Durch die Expansion östlich des Euphrats wurde die islamische Kultur und Religion mit zahlreichen anderen (Hoch-)Kulturen konfrontiert. In dieser Zeit waren es nicht mehr allein die islamischen Institutionen, Soldaten und Beamten, die für die Verbreitung des Islams von Bedeutung waren; vielmehr traten "nicht-offizielle" Akteure auf die Bühne der Geschichte: wandernde Ṣūfīs und ihre Bruderschaften (ṭarīqas), sowie staaten- und kulturübergreifende Händlergemeinschaften, die eine immer bedeutendere Rolle für die islamische Kultur, Geschichte und deren Verbreitung spielen sollten. Die islamische Welt nahm konsequent neue kulturelle Einflüsse auf. Türkisch, Persisch, Urdu, Swahili, Malaysisch und Chinesisch gewannen neben dem klassischen Arabisch als Literatursprachen immer mehr an Bedeutung. Diese faszinierende und komplexe Dynamik verständlich darzustellen, ist Ziel des vorliegenden Bandes - ein Ziel, das - wie sich zeigen wird - die Herausgeber David O. Morgan und Anthony Reid sehr gut erreicht haben.

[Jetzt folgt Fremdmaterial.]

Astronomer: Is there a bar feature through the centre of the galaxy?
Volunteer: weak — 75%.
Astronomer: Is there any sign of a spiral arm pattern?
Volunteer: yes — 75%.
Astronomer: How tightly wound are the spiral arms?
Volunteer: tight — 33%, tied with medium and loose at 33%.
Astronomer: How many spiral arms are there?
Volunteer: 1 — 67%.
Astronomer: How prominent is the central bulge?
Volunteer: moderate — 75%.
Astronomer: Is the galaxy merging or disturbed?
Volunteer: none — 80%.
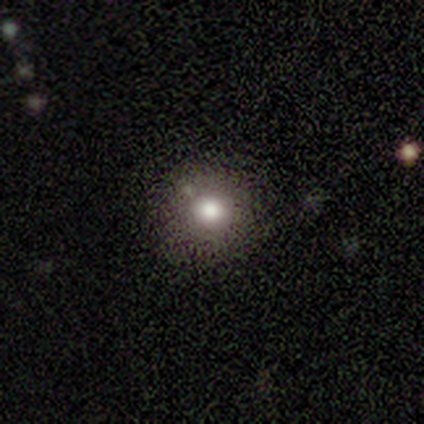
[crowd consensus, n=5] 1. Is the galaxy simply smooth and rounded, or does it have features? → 100% smooth, 0% featured or disk, 0% star or artifact.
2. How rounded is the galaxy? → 80% round, 20% in between, 0% cigar-shaped.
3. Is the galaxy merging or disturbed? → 80% none, 20% minor disturbance, 0% major disturbance, 0% merger.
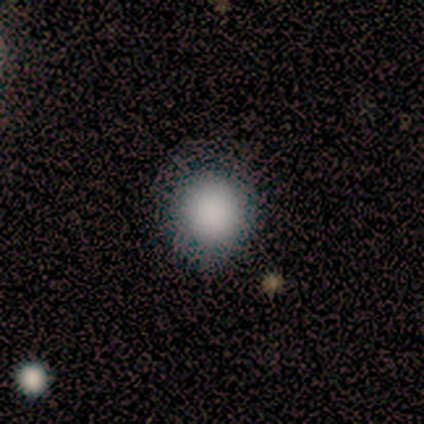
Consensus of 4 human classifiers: This appears to be a smooth galaxy with no disk features (100%) that is round (50%, tied with in between). Merging: none (100%).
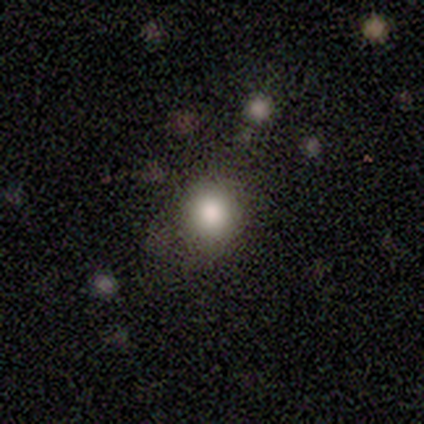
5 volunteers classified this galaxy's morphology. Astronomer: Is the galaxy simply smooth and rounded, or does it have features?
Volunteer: smooth — 60%.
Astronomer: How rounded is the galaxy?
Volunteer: round — 100%.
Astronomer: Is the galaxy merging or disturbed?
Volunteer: none — 50%, tied with minor disturbance at 50%.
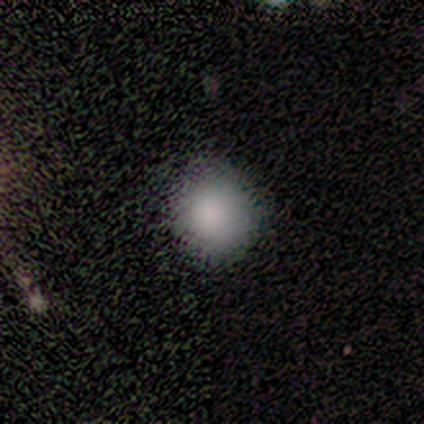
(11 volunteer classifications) Morphology: type=smooth (100%); roundness=round (91%); merging=none (91%).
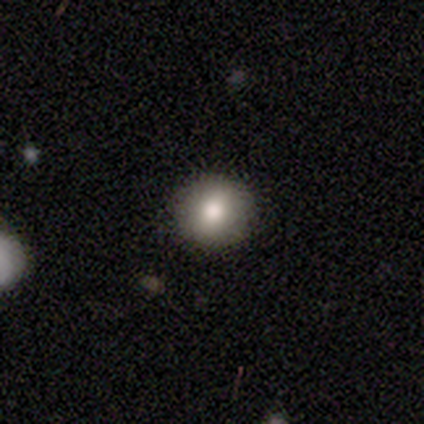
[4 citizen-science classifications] This appears to be a smooth galaxy with no disk features (100%) that is round (100%). Merging: none (100%).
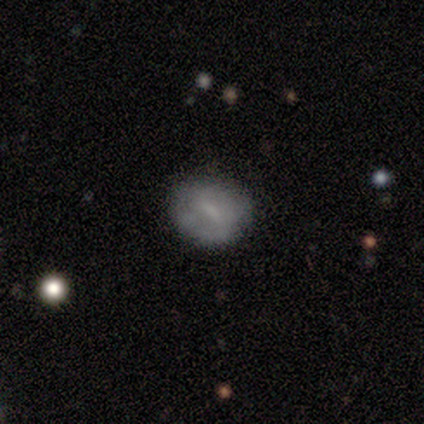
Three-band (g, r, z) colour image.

So teilen sie ihren Band in vier Blöcke ein: 1. "The Impact of the Steppe Peoples" (21-201 mit 5 Beiträgen); 2. "The Gunpowder Empires" (202-316 mit 3 Beiträgen); 3. "The Maritime Oecumene" (317-528 mit 6 Beiträgen) und 4. "Themes" (529-610 mit 4 Beiträgen allgemeineren Inhalts). Was charakterisiert nun die östliche islamische Welt in der Zeit vom 11. bis zum 18. Jahrhundert n. Chr.? Grob zusammengefasst sind es drei Faktoren, die die Epoche der früheren, "klassischen" Geschichte des Islams zwischen dem 7./8. und dem 11./12. Jahrhundert n. Chr., sowie von der späteren, von Reinhard Koselleck als "Sattelzeit" bezeichneten Epoche zwischen 1750 und 1850/1870 unterscheidet. [1]

1. Faktor: Eine weitreichende Wirkung auf die islamischen Länder übten die Wanderbewegungen und Invasionen der Steppenvölker Zentralasiens aus. Auch hier kann, wie es der vorliegende Band auch tut, das 11. Jahrhundert n. Chr. als Epochengrenze betrachtet werden. Unter der Dynastie der ʿAbbāsiden begann zuerst das Zentrum des Reiches und ihm folgend die immer stärker autonom regierenden Statthalter mit der Rekrutierung von Militärsklaven (mamlūk). Sie wurden einzeln, bzw. in kleinen Gruppen, ohne Kontakt in ihre frühere Heimat und ohne eine sie verbindende Identität (außer der ihnen nun neu auferlegten, islamischen und der Loyalität zu ihrem jeweiligen, neuen Herrscher) von den jeweiligen Herrschern als Elite-Kämpfer für ihre Privatarmee in den Peripherien der islamischen Welt erworben. Dies änderte sich im 11. Jahrhundert n. Chr. Ab dann drangen die zentralasiatischen Reiternomaden (Turkvölker und Mongolen) in Massen in die islamischen Kernländer (dār al-islām) ein, wobei die soziale Struktur des Stammes, das nomadische Leben und die Führungsstruktur ihrer jeweiligen Anführer noch vollkommen intakt waren; Edmund Bosworths Beitrag "The Steppe People in the Islamic World" (21-77) liefert hierfür eine ausgezeichnete Einführung. Ebenso sei auf André Winks Artikel, dessen opus magnum über das Delhi Sultanat in drei Bänden zu den herausragenden Studien über die Muslime in Indien gehört, [2] mit dem Titel "Early Expansion of Islam in India" (78-99) hingewiesen.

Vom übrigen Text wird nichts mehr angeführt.